彼は後ろで水を飲んでむせたシーチェルダの背中を優しくさする。
ここで話題を変えた。
「あの黒いモヤがある限り、私たちは自由に行き来できないのだが」
「お主と一緒に来れば良かろう。自由に行き来されると私が困る。そなたたちの存在は、私にとっては害でしかないからな」
「そうか……」
害とまではっきり言われると何も言えない。
さらに話題を変えた。
「ところで、ラスティネル以外の治癒師の行方は……」
「それは知らぬ。だが、それを知る男が資料を持って、ここへ来るはずだ」
そう言うと彼は少年の部屋へ向かう。
音もなく扉に近づき、音もなく扉を開け、音もなく扉を閉める。
「どうした?」
「特に意味はないです」
地図模型の間に挟まれるようにして少年が寝息を立てている。
その天使のような寝顔は、私の仮面を取ろうとしていたとは思えない。
彼は机の上に置かれたいくつかの建物模型をじっと見つめた。
精巧に作られたその造形は、生気に満ちた状態でいつ出番が来るか、今か今かと待っているようだった。

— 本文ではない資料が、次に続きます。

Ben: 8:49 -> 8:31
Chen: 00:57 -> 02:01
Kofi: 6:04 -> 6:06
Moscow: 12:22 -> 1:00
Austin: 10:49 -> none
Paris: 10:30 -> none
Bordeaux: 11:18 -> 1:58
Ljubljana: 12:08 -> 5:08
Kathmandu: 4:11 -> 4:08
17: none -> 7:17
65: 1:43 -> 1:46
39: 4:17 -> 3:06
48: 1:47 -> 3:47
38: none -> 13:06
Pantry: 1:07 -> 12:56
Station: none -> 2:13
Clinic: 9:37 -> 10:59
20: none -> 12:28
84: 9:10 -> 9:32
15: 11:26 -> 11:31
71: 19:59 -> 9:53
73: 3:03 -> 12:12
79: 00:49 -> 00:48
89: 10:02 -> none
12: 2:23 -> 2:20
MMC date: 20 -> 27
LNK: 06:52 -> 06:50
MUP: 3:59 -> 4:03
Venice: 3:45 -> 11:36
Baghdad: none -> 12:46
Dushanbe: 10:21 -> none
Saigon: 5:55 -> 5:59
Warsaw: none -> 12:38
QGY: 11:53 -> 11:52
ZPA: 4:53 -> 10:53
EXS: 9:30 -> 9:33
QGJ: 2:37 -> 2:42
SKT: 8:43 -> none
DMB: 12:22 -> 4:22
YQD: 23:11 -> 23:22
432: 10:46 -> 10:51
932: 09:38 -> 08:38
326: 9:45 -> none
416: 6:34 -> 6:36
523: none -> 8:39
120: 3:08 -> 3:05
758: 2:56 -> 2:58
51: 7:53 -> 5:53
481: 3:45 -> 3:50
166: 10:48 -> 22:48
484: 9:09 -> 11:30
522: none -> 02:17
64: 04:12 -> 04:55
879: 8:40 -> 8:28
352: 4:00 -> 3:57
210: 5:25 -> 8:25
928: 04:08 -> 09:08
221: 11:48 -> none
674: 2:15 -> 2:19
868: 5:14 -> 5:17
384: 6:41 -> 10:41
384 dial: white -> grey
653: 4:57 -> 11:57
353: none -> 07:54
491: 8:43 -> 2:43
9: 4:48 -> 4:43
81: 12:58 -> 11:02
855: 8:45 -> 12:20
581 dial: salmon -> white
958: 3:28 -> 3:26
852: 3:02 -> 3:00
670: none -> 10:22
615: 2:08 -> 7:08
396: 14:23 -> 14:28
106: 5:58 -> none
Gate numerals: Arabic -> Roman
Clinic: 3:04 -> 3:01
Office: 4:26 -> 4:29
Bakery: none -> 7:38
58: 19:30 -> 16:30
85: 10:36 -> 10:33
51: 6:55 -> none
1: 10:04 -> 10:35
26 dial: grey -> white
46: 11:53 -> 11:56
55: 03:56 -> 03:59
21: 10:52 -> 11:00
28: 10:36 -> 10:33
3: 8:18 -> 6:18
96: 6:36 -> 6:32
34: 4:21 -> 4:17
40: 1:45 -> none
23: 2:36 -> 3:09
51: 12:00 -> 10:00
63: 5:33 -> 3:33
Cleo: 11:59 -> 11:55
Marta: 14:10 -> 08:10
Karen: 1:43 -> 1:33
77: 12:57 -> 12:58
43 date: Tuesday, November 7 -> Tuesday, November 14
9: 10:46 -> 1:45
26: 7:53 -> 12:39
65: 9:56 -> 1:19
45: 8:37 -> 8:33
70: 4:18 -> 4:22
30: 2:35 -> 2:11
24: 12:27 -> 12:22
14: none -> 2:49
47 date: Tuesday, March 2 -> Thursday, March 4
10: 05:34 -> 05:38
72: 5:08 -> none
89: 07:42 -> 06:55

「その一瞬を再現することに何の意味もないと思ったが、こうして見ると感慨深い……」
私は自分の国周辺の地図模型を眺めている。
「良かったら、プレゼントしようか? よければだが……」
「それでは、あなたが今、いちばん欲しい物を用意しておきますよ」
私は思わず指先でリズムを刻んでしまった。
夜明けが近づいてきたのだろうか、部屋の中が明るくなり始めた。
私は、立ち去ろうとする彼の背中に声をかけた。
「今度は、本当の姿で私の国に来てください」
「私を封印でもする気か? まあ、それでも構わぬが……もし私が本当の姿で現れたら、そなたの国の民は腰を抜かすだろうな」
彼は愉快そうに首を前後に揺らす。
そういうと、部屋を出て行った。
私もあとを追って部屋を出た。
床で眠っているシーチェルダをそっと両腕で抱く。
そして、ドームの天井を目掛け跳躍した――
しかし、天井を抜けられない。
天井の柔らかい感触は伝わるが、抜けられそうにもない。
ふと下を見ると、彼は私を見上げている。
私は一旦、降りることにした。
「あの赤い枠の中に立っていれば出られる」
彼はそう言って指をさすと、朝靄の中に溶けるかのように壁の中へと消えていった。
◇◇◇
ラスティネルがゆっくりとまぶたを開けた。
ドームの中はすっかり明るい。
どこまでも高い天井を見て、自分の部屋で寝ていないことに気づいた。
スッと上体を起こし、辺りを見回すが誰もいない。
四つの部屋の扉を順番に開けて見て回ったが、二人の姿がない。
どこを探しても二人の気配すら残っていなかった。
ふと、自分の肘に違和感を覚えた。
カエルの着ぐるみについていた二枚の羽に元通りになっている。
右左で羽の一本一本の繊維を指先で確かめながら、二人の手掛かりを探す。
もう一度、同じ場所を隅々まで見て回ったが、痕跡すらなかった。
「もしかして、帰っちゃった?」
ドームの天井や壁から落ちてきた光の粒二つを手のひらで受け止める。
手のひらが存在しなかったかのように、光の粒はすり抜け、地面に置かれた布へと落ちていく。
ラスティネルはハッとする。
急いで、その布をめくった。
「分かってる……」
小さく呟くと、すぐに布を戻した。